Is Weight Bias A Valid Employment Discrimination Claim?
Should weight be a protected class? How about looks? Is there a bias in the workplace against people who are “overweight?”
A newly-filed lawsuit presents us the opportunity to discuss the issue of weight discrimination. Only one state – Michigan – outlaws weight discrimination in employment (as do a small number of municipalities).
According to CBS/Detroit, a former store manager is suing in federal court in Detroit claiming that she was fired after 10 years because she gained over 100 pounds over that time. The company, however, says it was because of “performance issues.”
Her evidence? “She says that she was encouraged to watch TV’s ‘The Biggest Loser’ and reminded about previous Lean Cuisine lunches.” Her attorney said that “Then it would get a little more intense, things like, at a performance review ‘whatever happened to the girl who would bring in her Lean Cuisine for lunch every day?’” An area manager also allegedly said that her weight was a factor.

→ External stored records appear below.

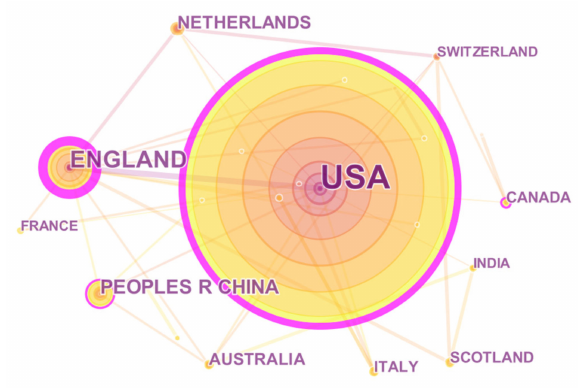
Figure 3. Network graph of countries /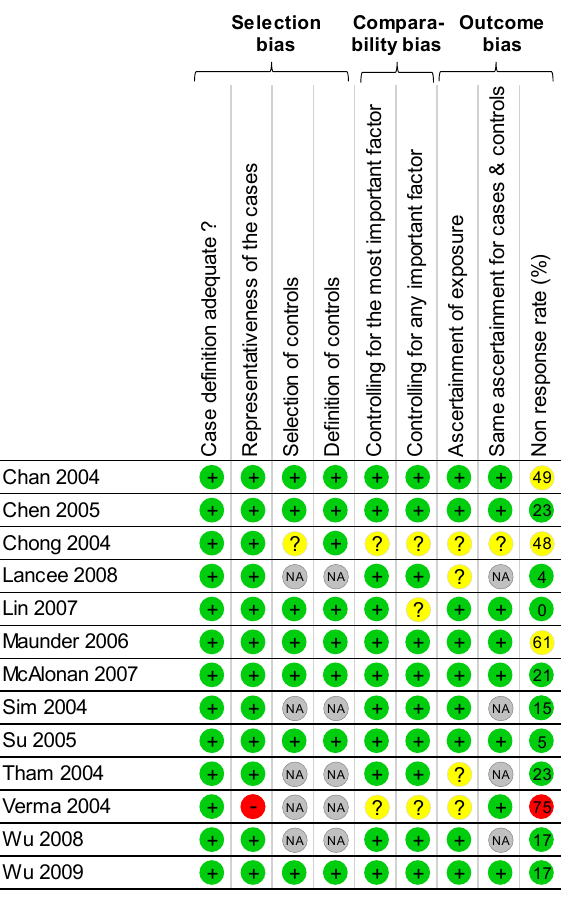
Figure A1. Quality of articles using the Newcastle–Ottawa scale (NOS). (N/A : Not applicable)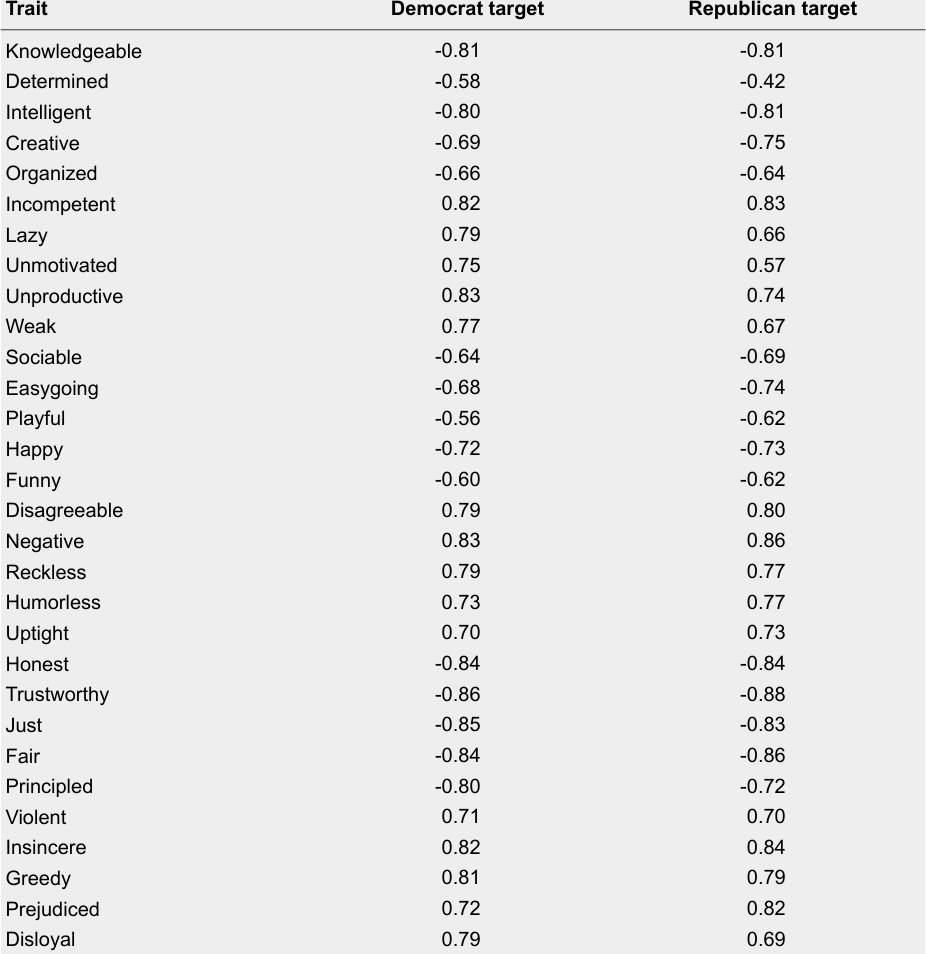
Factor Loadings From Exploratory Factor Analysis (Study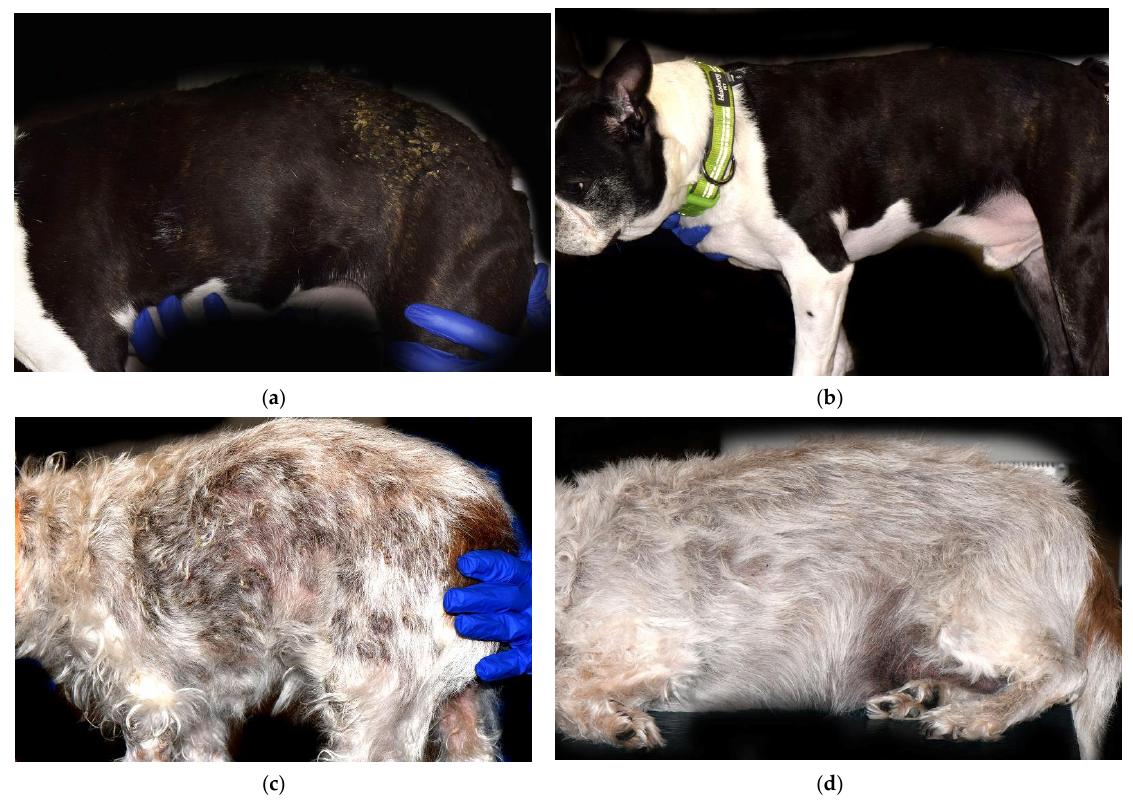
Figure 1. Clinical presentation of two dogs with PF before and after treatment with combined GC and modified oral ciclosporin (Atopica; Elanco, Greenfield, IN, USA). ( a , b ) Dog 2 on Day 0 ( a ) and on Day 56 ( b ) after Atopica and GC administration, in complete remission (CR). On Day 0 ( a ), diffuse hypotrichosis and moderate erythema over the lateral thorax and hip with multifocal areas of crusting. On Day 56 ( b ), multifocal areas of hypotrichosis with no active crusts. Dog 4 on Day 0 ( c ), and on Day 57 ( d ), in complete remission (CR). On Day 0 ( c ), large area of multifocal to coalescing crusting over the dorsolateral trunk and hip areas. On Day 57 ( d ), no active skin lesions of canine PF visible. Concurrent GCs were given with ciclosporin to all nine CR dogs (Dogs 1 – 9) during the induction phase. The mean dose of oral prednisone, prednisolone, and dexamethasone was 1.5 mg/kg/day (range 0.8–2.5 mg/kg/day, 6/9 dogs), 1.7 mg/kg/day (range 1.5–1.9 mg/kg/day, 2/9 dogs), and 0.1 mg/kg/day (1/9 dogs), respectively. Topical GCs (mometa-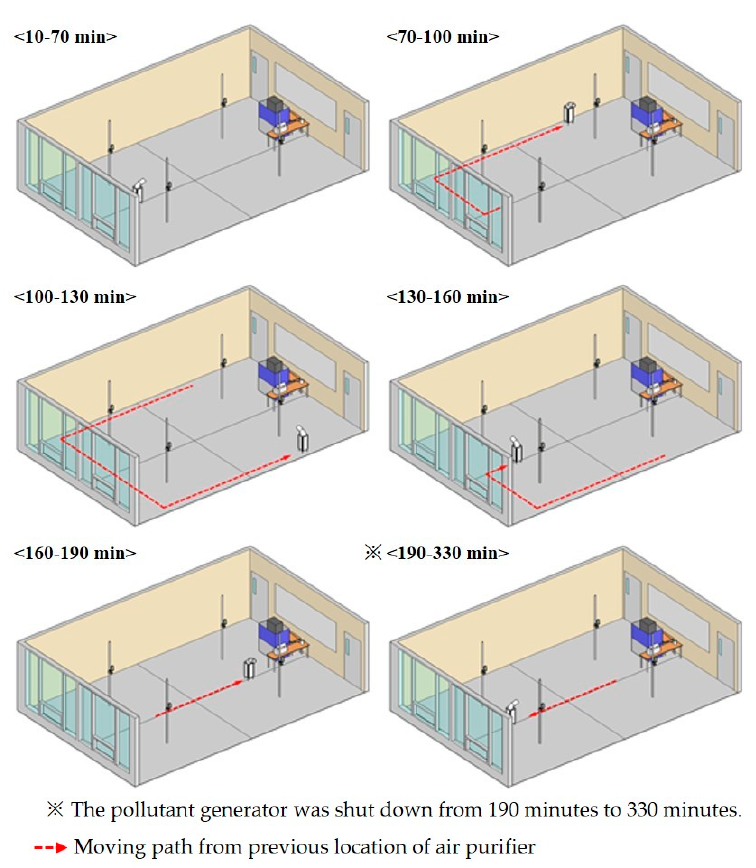
Figure 12. Moving path of the air purifier that controls zones.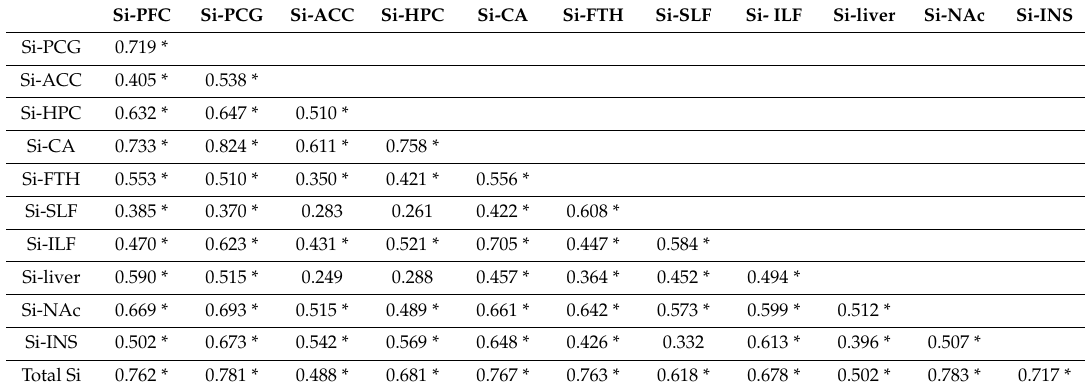
Table 6. Spearman correlation coe ffi cient for Al content in various brain structures and the liver of AUD subjects. Asterisks indicate p <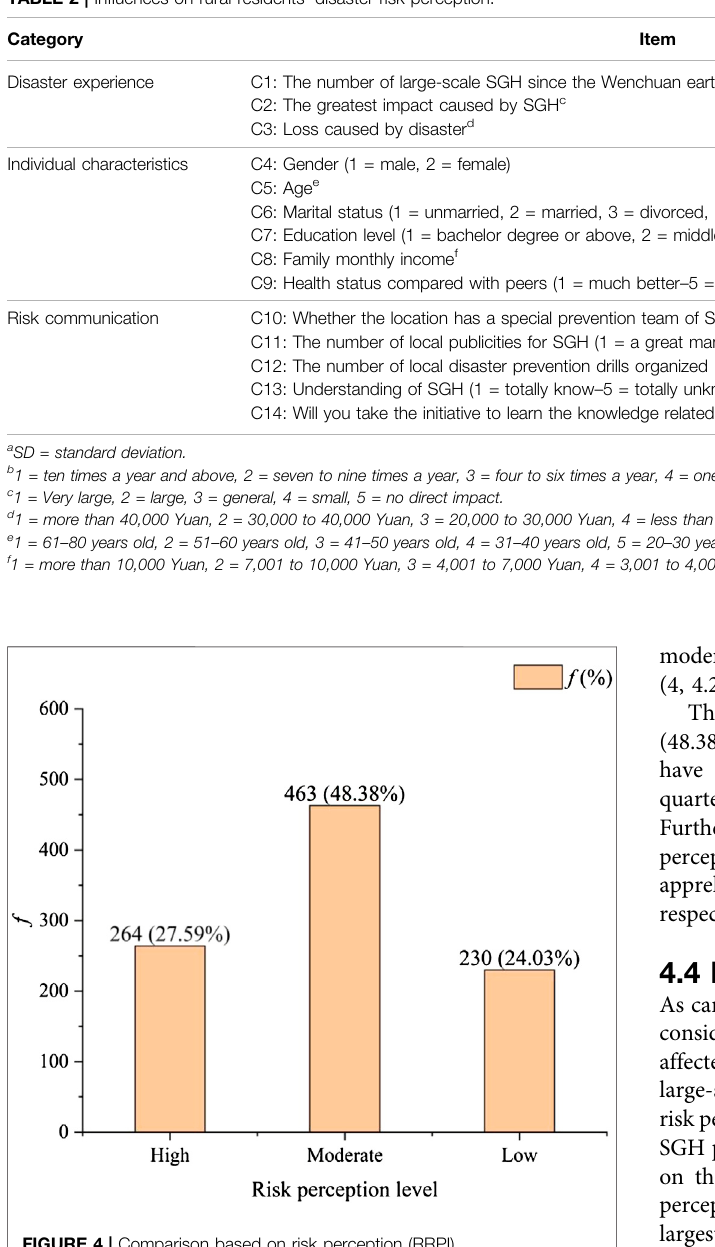
FIGURE 4 | Comparison based on risk perception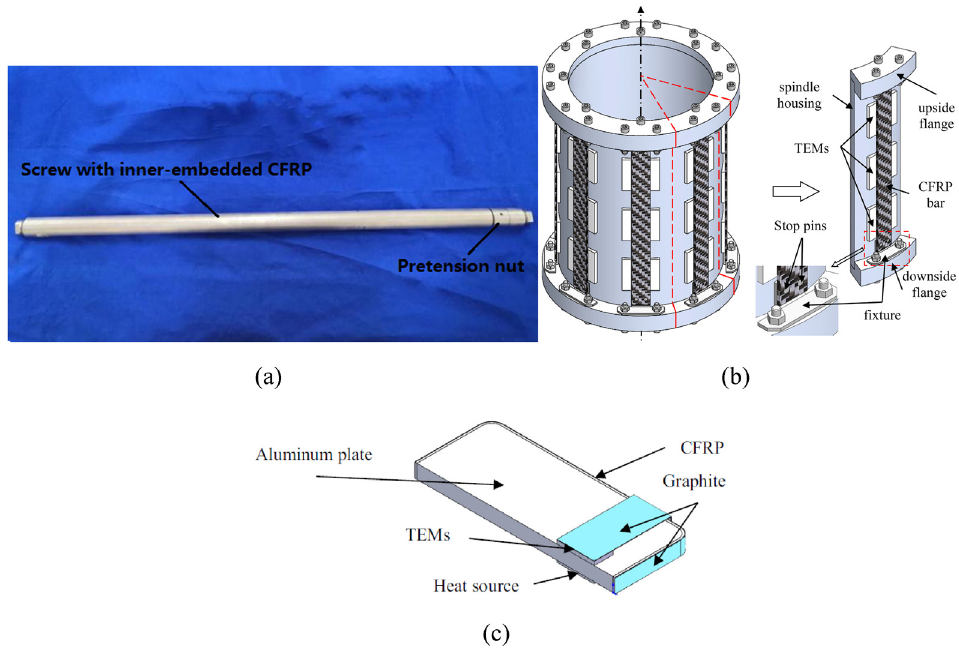
Figure 12: Potential application of the proposed research: ( a ) simpli fi ed ball screw based on inner - embedded CFRP; ( b ) spindle housing with CFRP [ 22 ] ; ( c ) rectangular structure in machine tool with CFRP [ 23 ]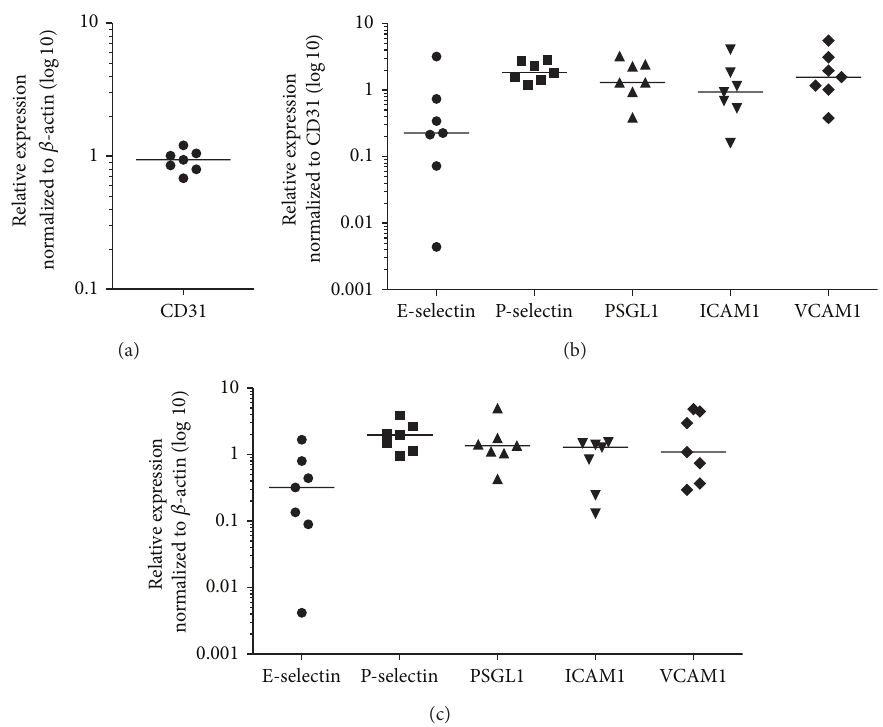
Figure2:ScatterplotsofCD31andadhesionmoleculeexpressioninnasalpolypscomparedtoassociatedinferiorturbinatesusingqPCR.Each single dot shows the relative expression of the target molecule in nasal polyps compared to associated inferior turbinates of one patient and median is indicated as horizontal bar . (a) CD31 is not differentially expressed (0.93-fold, 𝑛 = 7 ) between nasal polyps and inferior turbinates; (b) adhesion molecule expression in nasal polyps normalized to CD31. E-selectin (0.22-fold, 𝑛 = 7 ), P-selectin (1.82-fold, 𝑛 = 7 ), PSGL1 (1.29-fold, 𝑛 = 7 ), ICAM1 (0.93-fold, 𝑛 = 7 ), and VCAM1 (1.56-fold, 𝑛 = 7 ). (c) Adhesion molecule expression in nasal polyps normalized to 𝛽 -actin. E-selectin (0.31-fold, 𝑛 = 7 ), P-selectin (1.97-fold, 𝑛 = 7 ), PSGL1 (1.34-fold, 𝑛 = 7 ), ICAM1 (1.28-fold, 𝑛 = 7 ), and VCAM1 (1.08-fold, 𝑛 = 7 ). CD31 normalized data differ insignificantly compared to the 𝛽 -actin normalized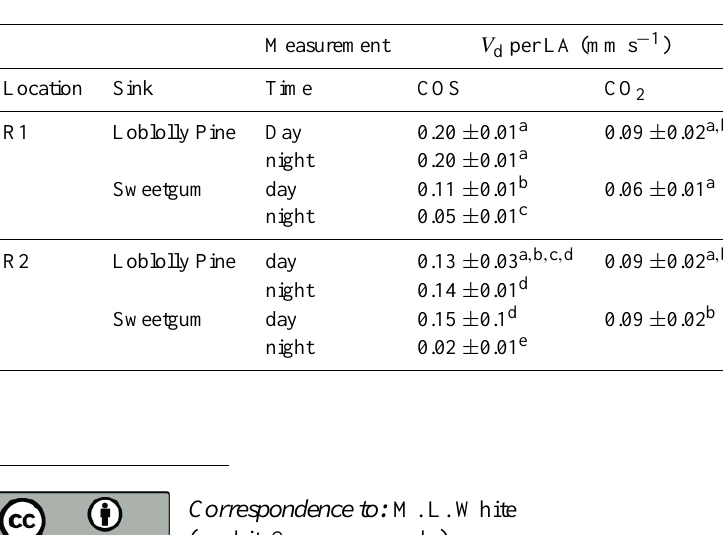
Table 1. Mean COS and CO 2 deposition velocities, V d , ± standard error ( n ≥ 10), for Ring 1 and Ring 2 vegetation. V d were calcu- lated from measured flux rates normalized to leaf area (LA) of the branch enclosed divided by PC COS and CO 2 mixing ratios at the time of flux. Superscripts a, b, c, d, and e indicate significantly different means within each column ( p < 0 . 05, independent means t-test, SPSS v.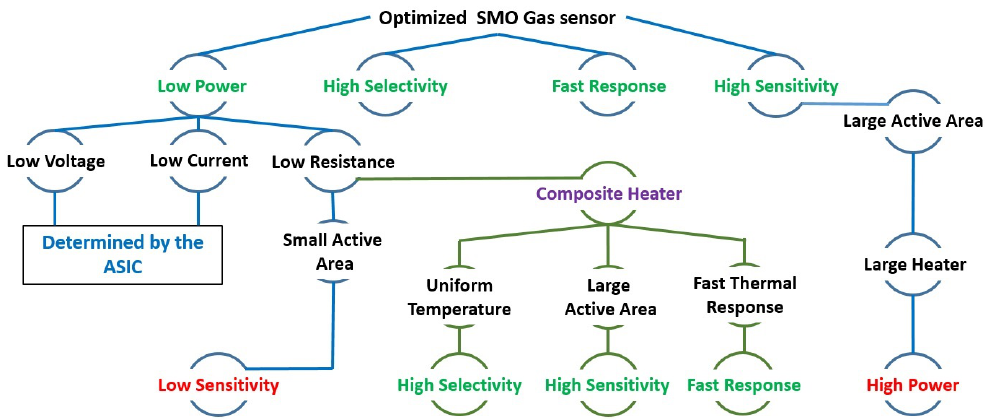
Figure 1. Limitations and required elements to enhance the sensing capability and performance of SMO gas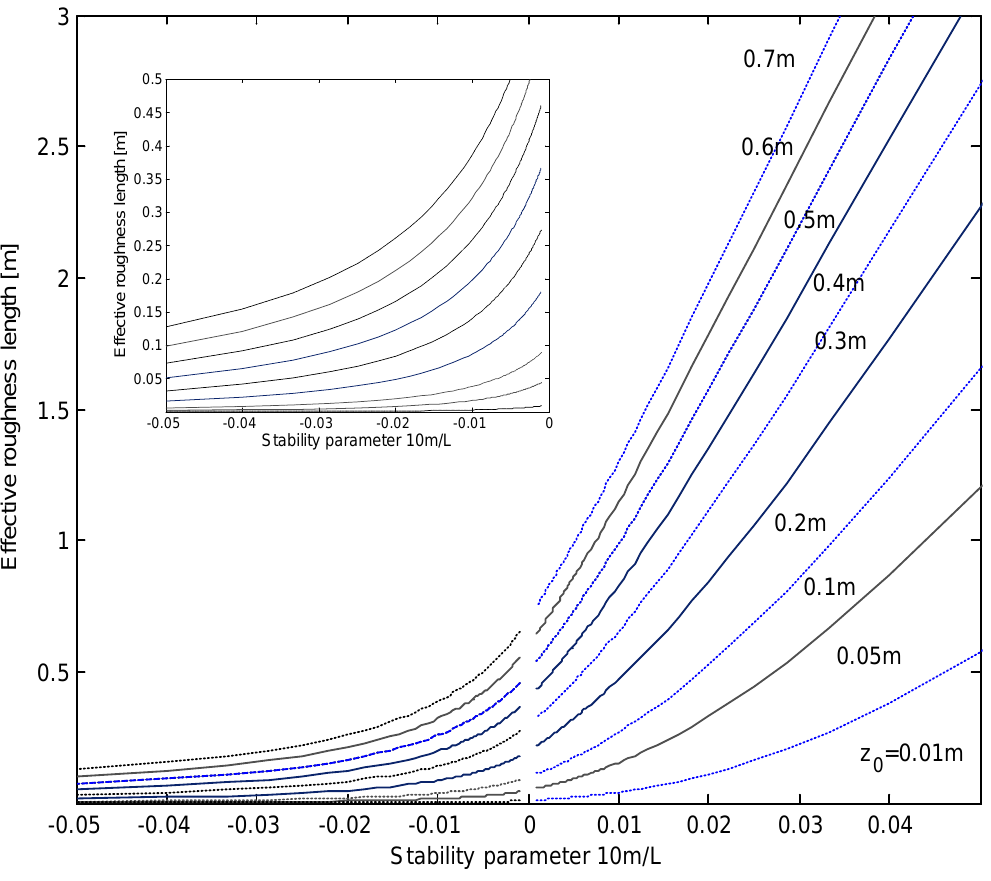
Figure 13. Effective or apparent roughness length as a function of the stability parameter 10 m/ L for different values of the true roughness length, both under stable and unstable conditions. Inset : Magnified portion of the negative range of 10 m/ L (unstable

Forget for the moment the issue of proving such a claim, and let’s focus instead on the claim itself.
Weight Discrimination
Surveys have shown that “weight bias” is rampant in the employment arena. In fact, on the scale of overweight to severely obese there is a 12 to 100 times more likelihood of discrimination.
In 2014 I wrote in my prior blog about a Vanderbilt University study cited in Business News Daily which noted that “Being overweight in the workplace is tougher on women than on men … Overweight women are more likely to make less money, work in more physically demanding jobs, and have less interaction with customers than average-size women and all men, including those who are also overweight.”
Professor Jennifer Shinall, the author of the study, said that “A morbidly obese woman working in an occupation with an emphasis on personal interaction will earn almost 5 percent less than a normal-weight woman working in an occupation with exactly the same emphasis,” but that this is not true for men.
“No matter what the type of occupation, obese men seem to do just as well as average-size men. They make just as much as non-obese men and make just as much money in both personal interaction occupations and physical occupations.”
I also wrote about an article in The Pittsburgh Post-Gazette which cited a 2008 study by The Rudd Center for Food Policy & Obesity at Yale University which “found overweight adults were 12 times more likely to report having experienced weight-based employment discrimination than thinner persons. Of the study’s participants, 60 percent experienced at least one occurrence of employment-based discrimination due to weight issues.”
Rebecca Puhl, deputy director at the Rudd Center, said that:
“I think what’s safe to conclude is that weight discrimination occurs at every stage of the employment cycle from getting hired to getting fired. What we see in experimental studies, for example, is that hiring professionals are less likely to hire an overweight candidate as opposed to a thinner candidate with the exact same qualifications.”
“Unfortunately, weight bias is alive and well,” notes the director of communications of an organization known as the Obesity Action Coalition (“OAC”). OAC’s website states that it “is a nearly 50,000 member-strong 501(c)(3) national non-profit organization dedicated to giving a voice to the individual affected by the disease of obesity and helping individuals along their journey toward better health through education, advocacy and support.”
Does the issue of weight bias or obesity violate the Americans With Disabilities Act (“ADA”)?
Perhaps, if the employee’s weight substantially impairs a major life activity. It may also implicate the ADA because of medical conditions caused or exacerbated by obesity, such as hypertension or diabetes, which have been held to be disabling.
But that is for a future series in this blog.
Look forward also to a series on “Lookism,” or beauty bias.